Je l'avoue, à ce passage du livre, il m'arriva, comme à l'interlocuteur de Dupin, de sentir un frisson courir dans ma chair ! Voyez comment l'étonnant romancier s'est emparé de vous ! Est-il le maître de votre imagination ? Vous tient-il dans les palpitations de son récit ? Pressentez-vous l'auteur de ce crime extraordinaire ?
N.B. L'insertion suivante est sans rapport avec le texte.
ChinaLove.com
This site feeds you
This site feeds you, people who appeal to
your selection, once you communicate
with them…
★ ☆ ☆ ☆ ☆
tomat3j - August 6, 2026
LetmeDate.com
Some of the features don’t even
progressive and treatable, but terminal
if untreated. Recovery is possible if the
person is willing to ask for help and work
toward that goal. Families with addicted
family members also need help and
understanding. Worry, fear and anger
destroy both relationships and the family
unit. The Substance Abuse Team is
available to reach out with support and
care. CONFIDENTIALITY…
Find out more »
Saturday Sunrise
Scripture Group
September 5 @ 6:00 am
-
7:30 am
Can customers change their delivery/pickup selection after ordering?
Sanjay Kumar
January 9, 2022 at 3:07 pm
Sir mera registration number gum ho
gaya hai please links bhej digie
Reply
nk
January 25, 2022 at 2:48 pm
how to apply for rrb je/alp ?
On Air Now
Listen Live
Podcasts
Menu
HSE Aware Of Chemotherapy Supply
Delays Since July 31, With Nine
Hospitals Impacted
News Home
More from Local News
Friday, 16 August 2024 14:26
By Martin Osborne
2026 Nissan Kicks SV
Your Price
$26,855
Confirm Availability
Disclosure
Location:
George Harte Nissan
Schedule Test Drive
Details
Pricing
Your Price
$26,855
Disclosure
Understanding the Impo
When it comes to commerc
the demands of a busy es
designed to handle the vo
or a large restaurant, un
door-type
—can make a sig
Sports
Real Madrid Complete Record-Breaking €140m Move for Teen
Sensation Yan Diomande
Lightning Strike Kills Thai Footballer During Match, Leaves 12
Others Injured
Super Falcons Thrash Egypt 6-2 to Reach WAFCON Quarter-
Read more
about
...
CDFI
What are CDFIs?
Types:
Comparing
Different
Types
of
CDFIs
Pour mon compte, j'avais tout deviné alors. Vous aussi, vous avez compris: cependant je terminerai brièvement en vous citant les quelques lignes que Dupin avait fait insérer la veille dans le journal le Monde, feuille consacrée aux intérêts maritimes, et très recherchée par les marins:
« AVIS. — On a trouvé dans le bois de Boulogne, le matin du...... courant ( c'était le matin de l'assassinat ) de fort bonne heure, un énorme orang-outang fauve de l'espèce de Bornéo. Le propriétaire ( qu'on sait être un marin appartenant à l'équipage d'un navire maltais ) peut retrouver l'animal, après en avoir donné le signalement satisfaisant, et remboursé quelques frais à la personne qui s'en est emparée et qui l'a gardé. S'adresser rue... n°... faubourg Saint-Germain, au troisième. »
Dupin avait déduit la qualité de Maltais d'un bout de ruban ramassé au pied de la chaîne du paratonnerre, et noué d'un nœud particulier aux marins de Malte ; quant à l'individu personnellement, sa voix et ses paroles en faisaient un Français, au dire de tous les témoins. Séduit par l'annonce qui n'établissait aucune connexité entre la fuite de l'orang-outang et le crime, il ne manquerait pas de se présenter.
Il se présenta, en effet ; c'était un marin « grand, robuste et musculeux individu, avec une expression d'audace de tous les diables ; » après quelques hésitations, il convint de tout. Le singe s'était échappé de chez lui, en lui arrachant son rasoir au moment où il se faisait la barbe. Le marin, effrayé, avait suivi l'animal ; celui-ci, dans sa course fantastique, arriva à la rue Morgue, trouva la chaîne du paratonnerre, et y grimpa lestement. Son maître le suivit de près ; le singe, rencontrant une fenêtre ouverte, se précipita au travers et tomba dans l'appartement des malheureuses femmes. On sait le reste. Le marin assista au drame sans pouvoir s'y opposer, appelant et criant ; puis, la tête perdue, il prit la fuite, suivi par l'animal, qui, refermant la fenêtre d'un coup de pied, se laissa glisser dans la rue, et disparut à son tour.
Voilà cette étrange histoire, et sa véridique explication. On voit quelles merveilleuses qualités de l'auteur elle a mise en relief. Elle a un tel air de vérité, qu'on croit lire parfois un acte d'accusation pris tout entier à la Gazette des tribunaux.